**GIVEN INFORMATION:**

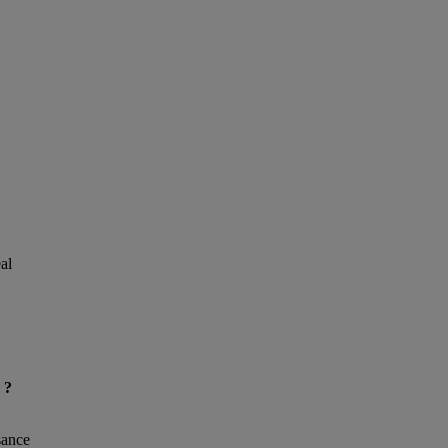
al
 ?
sance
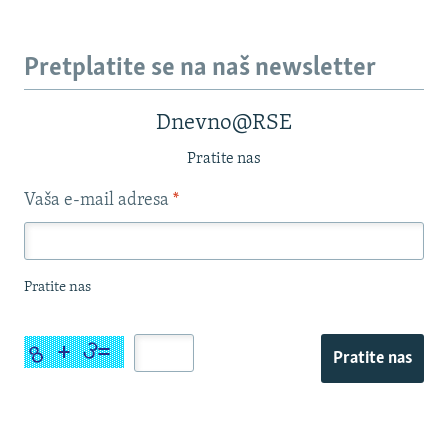
Pretplatite se na naš newsletter
Dnevno@RSE
Pratite nas
Vaša e-mail adresa
*
Pratite nas
Pratite nas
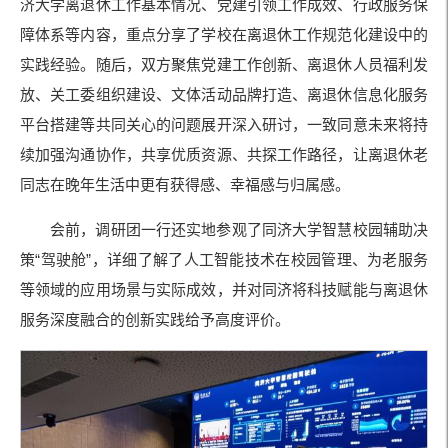
济大学离退休工作基本情况、党建引领工作成效、行政服务保
障体系等内容，重点分享了学校在离退休工作规范化建设中的
实践经验。随后，双方聚焦党建工作创新、离退休人员福利发
放、关工委组织建设、文体活动品牌打造、离退休信息化服务
平台搭建等共同关心的问题展开深入研讨，一致同意未来将持
续加强沟通协作，共享优质资源、共探工作路径，让离退休老
同志在晚年生活中更有获得感、幸福感与归属感。
会前，调研团一行还实地参观了同济大学智慧校园辅助决
策“驾驶舱”，详细了解了人工智能技术在校园管理、为老服务
等领域的应用场景与实际成效，并对同济将科技赋能与离退休
服务深度融合的创新实践给予高度评价。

**WHAT NEEDS TO BE DONE:** Pictures are not part of the copy; reproduce everything else in the records exactly.

**WRITTEN RESPONSE:**
al
 ?
sance
Pretplatite se na naš newsletter
Dnevno@RSE
Pratite nas
Vaša e-mail adresa
*
Pratite nas
Pratite nas
济大学离退休工作基本情况、党建引领工作成效、行政服务保
障体系等内容，重点分享了学校在离退休工作规范化建设中的
实践经验。随后，双方聚焦党建工作创新、离退休人员福利发
放、关工委组织建设、文体活动品牌打造、离退休信息化服务
平台搭建等共同关心的问题展开深入研讨，一致同意未来将持
续加强沟通协作，共享优质资源、共探工作路径，让离退休老
同志在晚年生活中更有获得感、幸福感与归属感。
会前，调研团一行还实地参观了同济大学智慧校园辅助决
策“驾驶舱”，详细了解了人工智能技术在校园管理、为老服务
等领域的应用场景与实际成效，并对同济将科技赋能与离退休
服务深度融合的创新实践给予高度评价。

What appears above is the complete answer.